21- Jessy

216 31 106
                                    

"Kalau ada yang macam-macam sama lo, biar gue yang maju."

-Jessy Tritania

***


"Kantin yok, An," ajak Sisi sambil mengusap-ngusap perutnya yang sudah keroncongan.

Anya mengangguk sekilas sembari merapikan alat tulisnya, "Yuk,"

"ZEFANYA!"

Mendengar namanya dipanggil dengan begitu keras kontan saja membuat Anya langsung memalingkan wajahnya.

Terlihat kak Aren-bendahara OSIS berdiri di depan pintu kelasnya dengan wajah memerah, sepertinya habis main basket.

"Lo dipanggil Mery ke ruang sekretariat OSIS. Udah itu aja. Bye."

Anya mengernyit lantas melempar tatapan bingungnya pada Sisi.

"Yahh, gue jomblo dong makannya," sungut Sisi.

"Nanti gue samperin, lo duluan aja," balas Anya lantas langsung bergegas menuju ruang sekretariat OSIS

______

"Gue mintol lo lanjutin proposal untuk ultah KEMBANG nanti," Mery menyodorkan kertas-kertas proposal persiapan ultah SMA kebanggaan mereka itu.

Anya menerimanya lantas bertanya, "Tumben, kak. Biasanya gue ga dapat pekerjaan apa-apa saking semangatnya kak Mery kerja sendiri,"
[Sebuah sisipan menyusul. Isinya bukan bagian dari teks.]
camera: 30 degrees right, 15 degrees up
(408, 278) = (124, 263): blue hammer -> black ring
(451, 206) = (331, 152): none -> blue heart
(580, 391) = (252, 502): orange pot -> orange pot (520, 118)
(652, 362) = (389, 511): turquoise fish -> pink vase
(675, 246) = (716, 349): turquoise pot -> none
Mery tersenyum simpul lantas mendesah lelah, "Yah lo tau lah sekarang kelas 12 sibuknya udah gimana,"

Anya manggut-manggut mengerti, "Sip deh, kak,"
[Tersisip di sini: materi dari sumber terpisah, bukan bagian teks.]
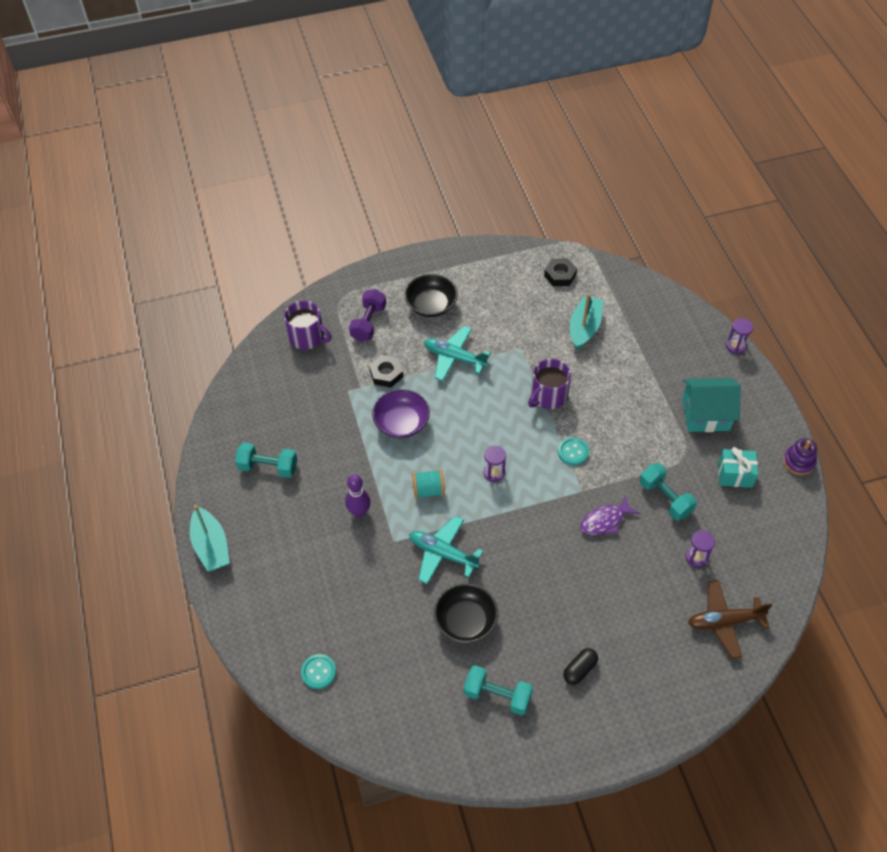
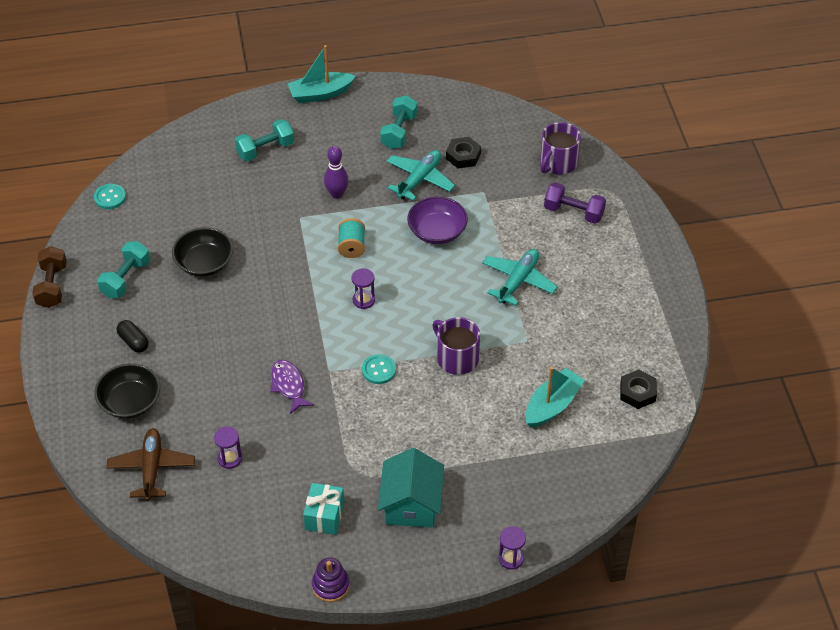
camera: 95 degrees right, 5 degrees down
(318, 672) = (181, 160): turquoise button -> turquoise button (110, 197)
(386, 374) = (502, 223): black nut -> black nut (463, 156)
(431, 305) = (596, 267): black bowl -> black bowl (130, 402)
(443, 554) = (278, 252): turquoise plane -> turquoise plane (419, 180)
(519, 773) = (52, 286): none -> brown dumbbell
(584, 328) = (552, 405): turquoise boat -> turquoise boat turned 75 degrees counterclockwise
(665, 498) = (306, 443): turquoise dumbbell -> turquoise dumbbell (265, 149)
Anya sudah bersiap-siap keluar dari ruangan tatkala panggilan Mery kembali membuatnya berpaling.

"Lo ajak Dava makan, gih. Daritadi di ruangannya mulu,"
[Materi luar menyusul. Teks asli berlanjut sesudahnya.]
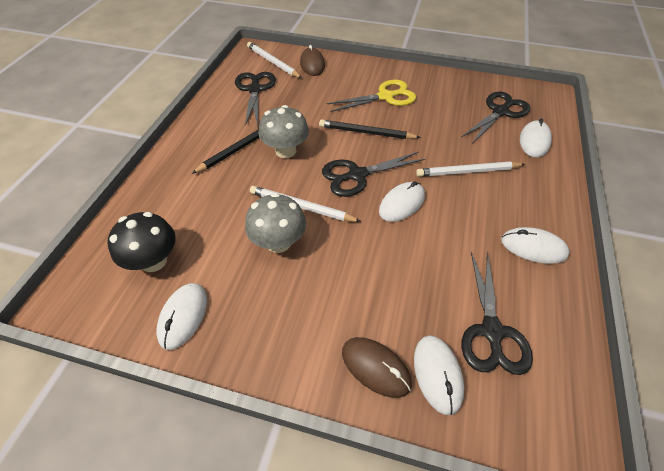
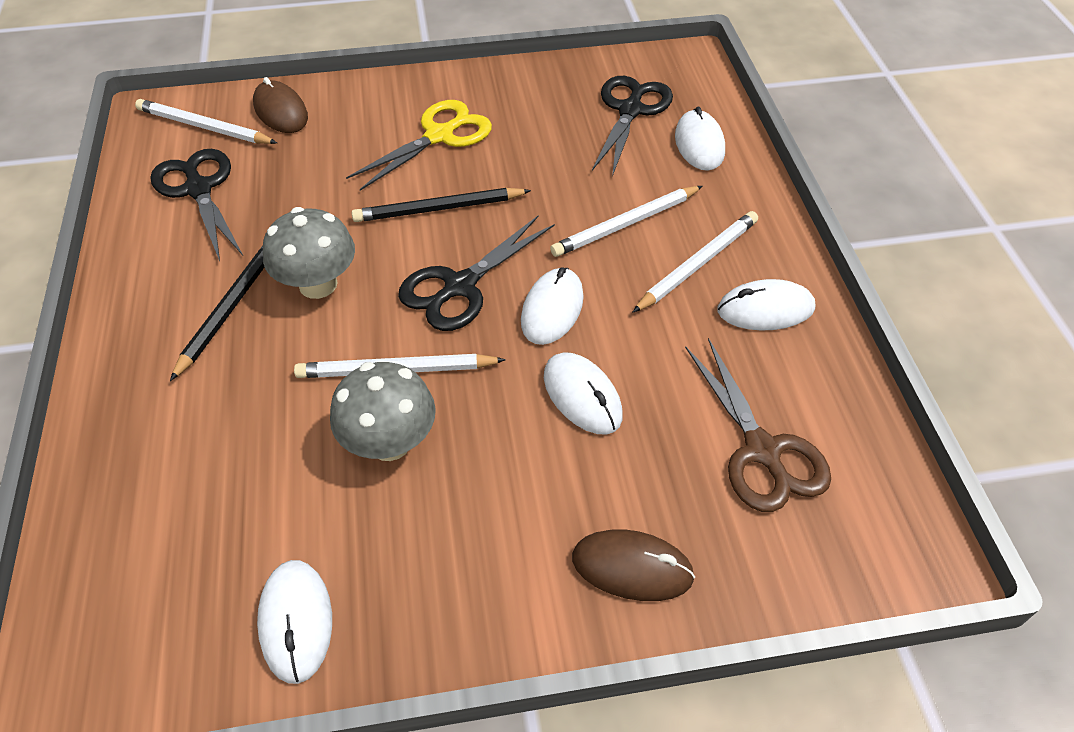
camera: 25 degrees left, 0 degrees up
(153, 261) = (188, 555): black mushroom -> none
(437, 374) = (718, 539): white mouse -> white mouse (582, 396)
(491, 331) = (762, 451): black scissors -> brown scissors
(501, 207) = (697, 264): none -> white pencil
"Kak Dava?" tanya Anya ragu

Mery mengangguk lantas memberi kode pada Anya lewat lirikan matanya yang menujuk pada pintu ruang kerja ketua OSIS.

Setelah Anya mengangguk pelan, Mery pun pamit ke kantin.

Anya mengetuk pintu ruang kerja Dava. Tak lama kemudian terdengar sahutan dari dalam.

Dengan gerakan yang teramat pelan, Anya memutar kenop pintu lantas menyembulkan kepalanya, "Kak," panggilnya.

Dava yang tadinya sibuk berkutat pada laptopnya serta merta mendongak, "Anya?"

Anya tersenyum tipis lantas berjalan masuk lalu duduk di kursi depan meja kerja Dava selaku ketos KEMBANG.

"Ada perlu apa, An?" tanya Dava.

Alih-alih menjawab pertanyaan Dava, Anya malah menatap cowok itu lamat-lamat. Dava terlihat makin kurus, pipinya teramat tirus. Wajahnya juga semakin pucat saja.

Dava grogi sendiri ditatap seperti itu, takut kalau-kalau Anya secara mendadak menyerangnya dengan pertanyaan yang tak bisa ia jawab. Entah mengapa.

Dava ingin memecah sunyi yang terasa kental di ruangan itu, namun Anya sudah memulai terlebih dahulu.

"Kak Dava sakit?"

Antara sadar dan tidak, pertanyaan itu meluncur begitu saja dari mulut Anya. Feeling-nya mengatakan bahwa ia perlu menanyakan hal itu.

Dava diam saja.

Dari tatapannya, Dava mengajak Anya berbicara tanpa bersuara.

"Kak," cicit Anya begitu menyadari ada selapis kaca yang terbentuk dalam kedua bola mata Dava.